## PERGUNTAS
[1] No texto sobre as chuvas de verão, quantos pontos de risco o Instituto Geo-Rio identificou só na Tijuca?
[2] Transcreva literalmente o trecho do texto sobre as chuvas de verão que vai de "Pedro do Coutto" até "somente na Tijuca.", incluindo essas palavras.

## TEXTO FORNECIDO
········
As chuvas de verão e as áreas de risco

Pedro do Coutto

Reportagem, aliás excelente, de Luiz Ernesto Magalhães, O Globo de segunda dia 7, focalizou o problema das áreas de risco no Estado do Rio de Janeiro, acentuando que 67 dos 92 municípios possuem pontos críticos extremamente vulneráveis às chuvas fortes de verão que ocorrem quase sempre. Um perigo. Na capital, o Instituto Geo-Rio identificou nada menos que 117 pontos somente na Tijuca.

Abandonados pelo poder público

O problema, claro, é difícil, possui várias implicações, inclusive a resistência e até a impossibilidade que as populações de menor renda possuem de se deslocar. Mas isso não significa que o poder público deva deixar o tema fora de cogitações. Há necessidade de medidas preventivas. Não só a realização de obras nos pontos críticos de fortalecimento do solo, ou a remoção social das famílias, mas também limpeza permanente de canais e bueiros que, obstruídos por quantidades de lixo urbano, deixam de escoar devidamente o volume das águas que se acumulam e provocam enchentes devastadoras.

Agora mesmo, no final de 2012, todos viram pela televisão e pelos jornais, as imagens de montanhas de lixo ocupando as ruas da cidade de Duque de Caxias. Essas enormes quantidades de detritos somaram para aumentar a enchente que atingiu a localidade de Xerem, por exemplo. Não tem o menor cabimento que as ruas, praças e esquinas sejam transformadas em depósitos da imundície.
········
## DADOS FORNECIDOS
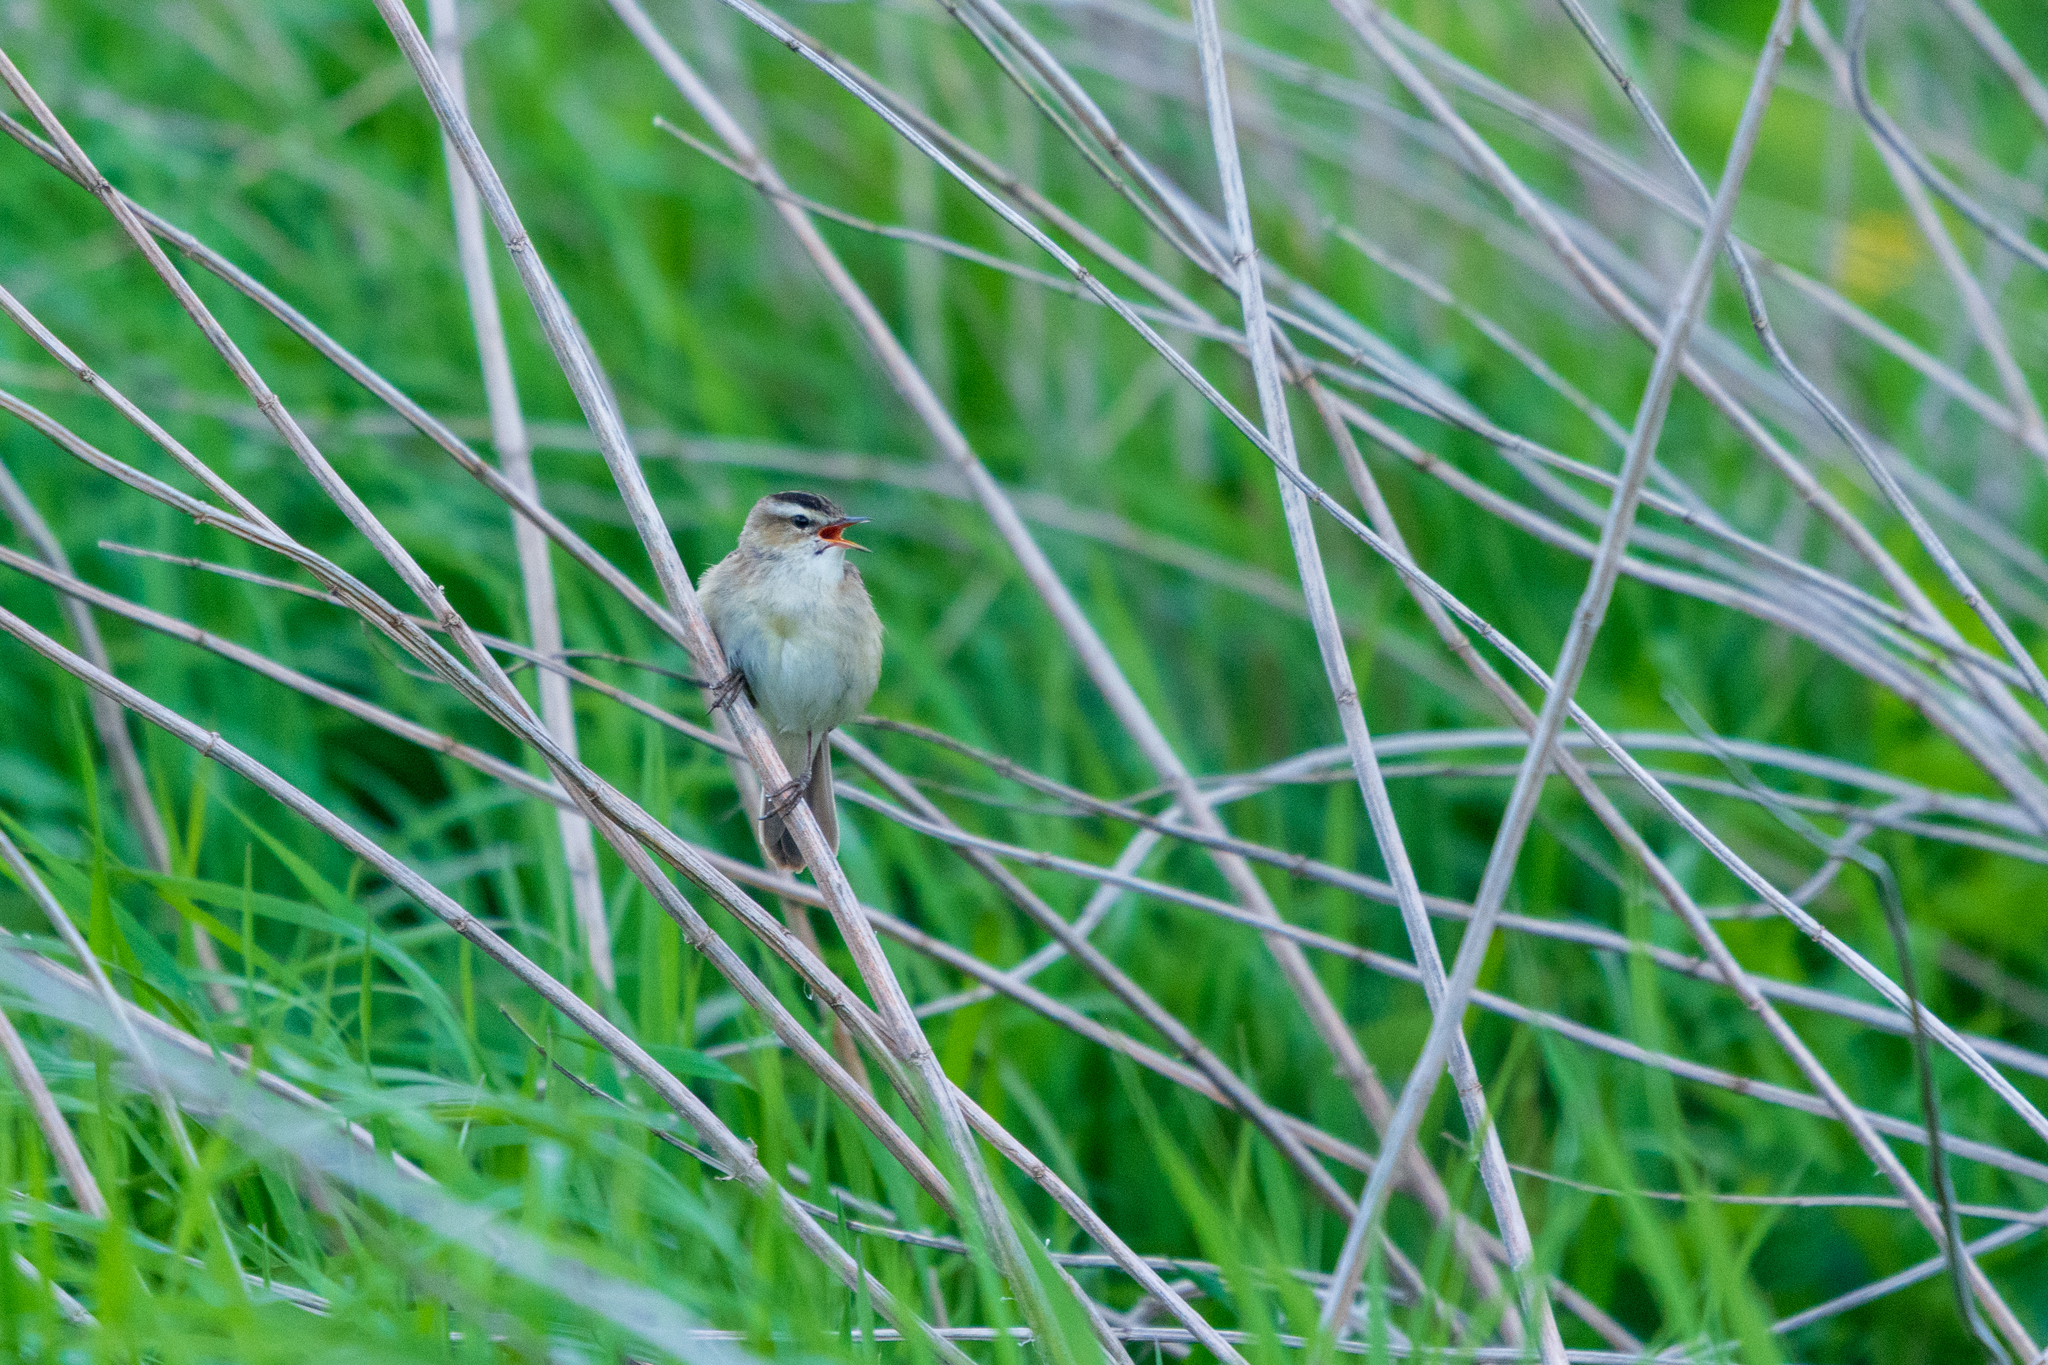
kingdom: Animalia
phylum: Chordata
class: Aves
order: Passeriformes
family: Acrocephalidae
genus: Acrocephalus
········
## RESPOSTAS EM ORDEM
[1] 117 pontos.

[2]
Pedro do Coutto

Reportagem, aliás excelente, de Luiz Ernesto Magalhães, O Globo de segunda dia 7, focalizou o problema das áreas de risco no Estado do Rio de Janeiro, acentuando que 67 dos 92 municípios possuem pontos críticos extremamente vulneráveis às chuvas fortes de verão que ocorrem quase sempre. Um perigo. Na capital, o Instituto Geo-Rio identificou nada menos que 117 pontos somente na Tijuca.